Nissan’s Altima doesn’t have the brand heritage that the Honda Accord and Toyota Camry possess in the family car segment, but Nissan must be doing something right: in 2011, the Altima outsold both of those cars.
Good news for Nissan, but all three of those cars were redesigned recently: the Camry for 2012, and the Accord and Altima this year. Given the improvements that Honda and Toyota have made to their family sedans, Nissan had some work to do to keep the Altima in the game.
Looks are important in any car segment, but are not paramount to success for a family car. The 2013 Altima does away with the frumpy look of the outgoing car, replacing it with a design reminiscent of a generation-old Lexus ES. Classy, but unexciting.
On the other hand, the interior design has been dumbed down, in my opinion. It looks fine and works well enough, but has a cookie-cutter look to it, where the old Altima’s interior neatly incorporated stylistic elements borrowed from the sporty 370Z coupe. Sporty isn’t what family sedans are about, so the 2013 Altima edges closer to the automotive equivalent of sensible shoes.

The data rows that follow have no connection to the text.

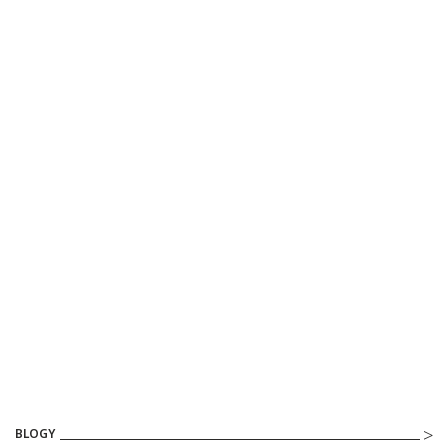
BLOGY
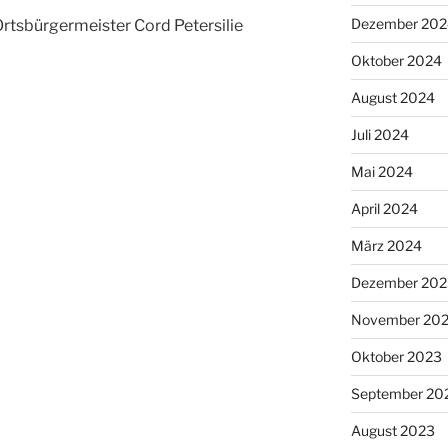
Dezember 202
rtsbürgermeister Cord Petersilie
Oktober 2024
August 2024
Juli 2024
Mai 2024
April 2024
März 2024
Dezember 202
November 20
Oktober 2023
September 20
August 2023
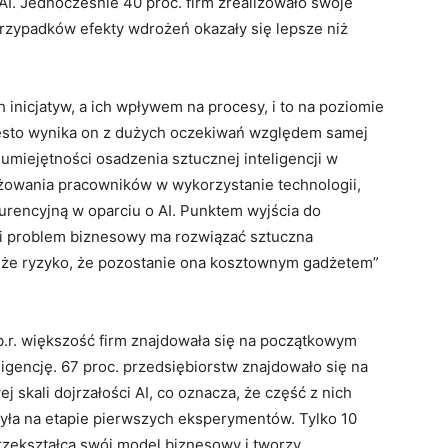
I. Jednocześnie 40 proc. firm zrealizowało swoje
 przypadków efekty wdrożeń okazały się lepsze niż
nicjatyw, a ich wpływem na procesy, i to na poziomie
zęsto wynika on z dużych oczekiwań względem samej
 umiejętności osadzenia sztucznej inteligencji w
żowania pracowników w wykorzystanie technologii,
urencyjną w oparciu o AI. Punktem wyjścia do
ki problem biznesowy ma rozwiązać sztuczna
duże ryzyko, że pozostanie ona kosztownym gadżetem”
b.r. większość firm znajdowała się na początkowym
eligencję. 67 proc. przedsiębiorstw znajdowało się na
 skali dojrzałości AI, co oznacza, że część z nich
była na etapie pierwszych eksperymentów. Tylko 10
 przekształca swój model biznesowy i tworzy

One of the most important parts of any car is a set of sensible seats. Nissan co-developed the Altima’s front chairs with NASA. These “zero gravity” buckets are presumably comfortable for someone, but not me; they hurt my back and made me glad I wasn’t doing any long-distance travel in this car. Balancing out the weirdly-shaped backrest was a soft bottom cushion. (At least one part of my backside was well taken care of.)
The rear seat cushions are similarly soft, but here, the backrest angle is raked a few degrees too far back. It’s great for napping, but less so for those following mom’s advice to sit up straight.
Headroom is more generous here than in the new Accord, but that car feels roomier overall. The Altima boasts similar trunk space and trumps the Accord by including a split-folding rear seat; in the Accord, you either fold all of it, or pay someone to deliver your Ikea purchase.
I was less impressed with the Altima’s interior quality. To be fair, everything looks good, and the materials mostly feel like they belong in a $30,000 car, but the dash generated a couple of buzzy, creaky noises that didn’t go away once the car was warm. A speaker grille in the top of the dash – front and centre for all to see – was poorly fitted, looking like it had warped slightly over years of exposure to hot sun, but my test car had just 4,000 km on its odometer.
Nissan’s 2.5-litre four-cylinder is the volume seller in this car, and it boasts a nominal power increase to 180 hp for 2013. It’s not a sweet-sounding motor, so it’s best that the continuously variable transmission (CVT), standard in all Altimas, is good at keeping engine speeds well below the “buzz point.”
Nissan is known for CVTs and says this one has been redesigned with a view to reducing friction and increasing efficiency. The company’s fuel consumption claims are 7.4/5.0 L/100 km (city/highway); those are very impressive numbers that my test car didn’t stand a chance of matching in a week of cold, snowy weather, instead averaging just below 10 L/100 km in city driving.
I’ve long liked Nissan’s CVTs, but have found in the past that they favoured refinement over performance, so the cars felt slower than their power numbers would suggest (even if that was just a seat-of-the-pants perception). This Altima felt more responsive and eager to let the engine spin when acceleration is called for.
The ride is fabulous, a near-perfect balance of comfort versus body control that trumps the Accord’s too-firm suspension tuning. Steering response is decent, but the electro-hydraulic power assist is a bit over-boosted; that’s a good thing at low speeds (like parking lot crawling), but makes the car feel less poised at highway speeds. Plus, the steering feels a bit “off” in sweeping corners, where Nissan’s Active Understeer Control kicks in to help keep the car on course. The company says it’s “almost undetectable,” but I detected it, and I didn’t like it. It sounds like a feature meant to augment performance at the car’s handling limit, but Nissan says its aim is to help improve steering accuracy in normal driving. Here’s something else I detected: Nissan overthinking the steering system in a family car.
No doubt, the Altima continues to be a good car. Its problem, following this redesign, is that it is neither as cushy as the latest Camry, nor does it boast a personality as sharply defined as the new Accord’s. It tries to strike a balance between the two, and mostly succeeds, but not comprehensively enough to make this a great car.